Hyundai and Kia Test AI-Powered Robotic EV Charging

Hyundai and Kia have partnered with Incheon International Airport to pilot an AI-driven autonomous charging system at the airport. The robotic EV charger uses computer vision and articulated robotic arms to locate charge ports and initiate connections without human intervention. The companies’ Robotics Lab supplies both the hardware and AI control software for full-cycle automation, and the pilot will focus on charging a fleet of airport-operated electric vehicles as part of Incheon’s larger initiative to install 1,110 EV chargers by 2026.

 

AI-powered EV Charging

AI-powered EV charging. Image used courtesy of Hyundai
 

The airport’s fixed traffic patterns and controlled environment provide a solid testbed for the robotic system, where AI algorithms will dynamically distribute power across multiple vehicles and anticipate maintenance needs through predictive diagnostics. The system will also unlock support for vehicle-to-grid applications by managing bi-directional power flows.

 

SparkCharge Raises $30M

SparkCharge has raised $30.5 million in funding to accelerate the deployment of its mobile, off-grid EV charging infrastructure across North America.

 

SparkCharge charging-as-a-service.

SparkCharge charging-as-a-service.

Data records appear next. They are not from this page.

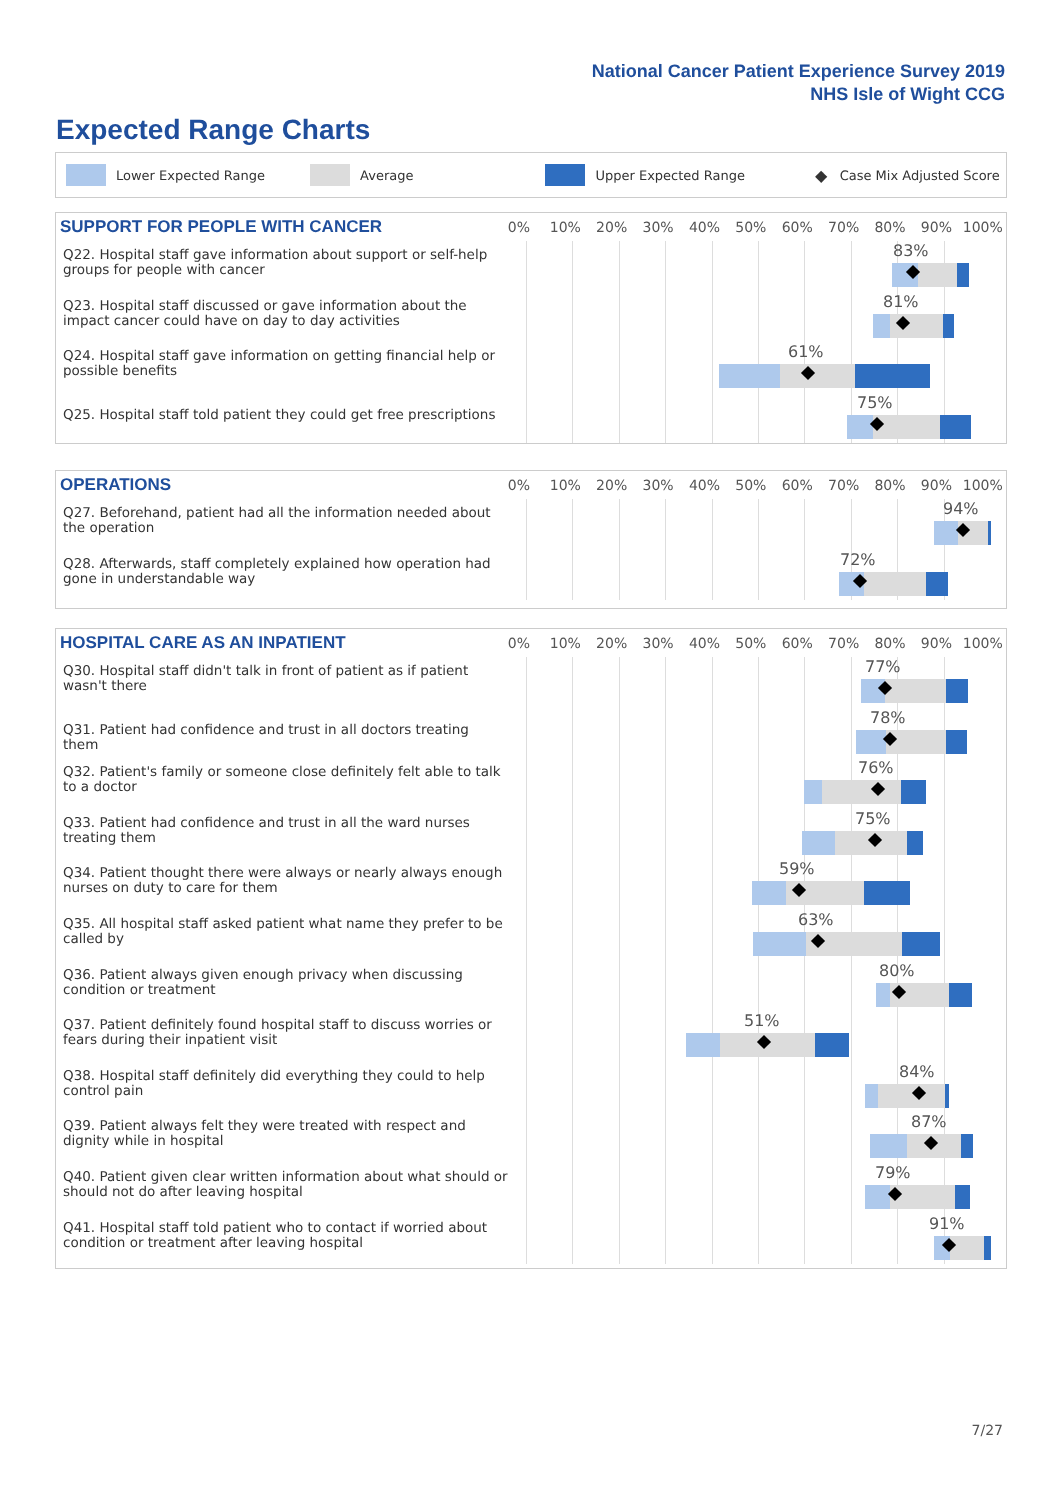National Cancer Patient Experience Survey 2019
NHS Isle of Wight CCG
Expected Range Charts
Lower Expected Range Average Upper Expected Range ◆ Case Mix Adjusted Score
SUPPORT FOR PEOPLE WITH CANCER
0% 10% 20% 30% 40% 50% 60% 70% 80% 90% 100%
Q22. Hospital staff gave information about support or self-help groups for people with cancer
83%
Q23. Hospital staff discussed or gave information about the impact cancer could have on day to day activities
81%
Q24. Hospital staff gave information on getting financial help or possible benefits
61%
Q25. Hospital staff told patient they could get free prescriptions
75%
OPERATIONS
0% 10% 20% 30% 40% 50% 60% 70% 80% 90% 100%
Q27. Beforehand, patient had all the information needed about the operation
94%
Q28. Afterwards, staff completely explained how operation had gone in understandable way
72%
HOSPITAL CARE AS AN INPATIENT
0% 10% 20% 30% 40% 50% 60% 70% 80% 90% 100%
Q30. Hospital staff didn't talk in front of patient as if patient wasn't there
77%
Q31. Patient had confidence and trust in all doctors treating them
78%
Q32. Patient's family or someone close definitely felt able to talk to a doctor
76%
Q33. Patient had confidence and trust in all the ward nurses treating them
75%
Q34. Patient thought there were always or nearly always enough nurses on duty to care for them
59%
Q35. All hospital staff asked patient what name they prefer to be called by
63%
Q36. Patient always given enough privacy when discussing condition or treatment
80%
Q37. Patient definitely found hospital staff to discuss worries or fears during their inpatient visit
51%
Q38. Hospital staff definitely did everything they could to help control pain
84%
Q39. Patient always felt they were treated with respect and dignity while in hospital
87%
Q40. Patient given clear written information about what should or should not do after leaving hospital
79%
Q41. Hospital staff told patient who to contact if worried about condition or treatment after leaving hospital
91%
7/27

Image used courtesy of SparkCharge
 

The company operates a charging-as-a-service model that circumvents traditional permitting and grid-access delays by deploying battery-powered fast chargers rated between 80 and 300 kW. These mobile units can be delivered on demand to fleet depots, public spaces, or maintenance hubs. To support high-capacity fleet operations, SparkCharge also offers a 180-500 kW modular microgrid hub capable of off-grid fast charging multiple EVs simultaneously. The system scales into permanent infrastructure over time and provides end-to-end services from planning to deployment.

To date, SparkCharge has delivered over 4 million kWh of electricity and claims to have offset more than 500,000 gallons of gasoline. The company’s footprint spans all 50 U.S. states and parts of Canada and Mexico.

 

Charging the Future

With advances ranging from AI-powered charging solutions to fundraising for mobile EV chargers, the EV charging industry is a hot market right now. Notably, each of these is a broader reconfiguration of how power is distributed, controlled, and monetized.


This trend away from static, utility-constrained charging points and toward responsive, service-based platforms signals a future where energy delivery becomes more like logistics than infrastructure.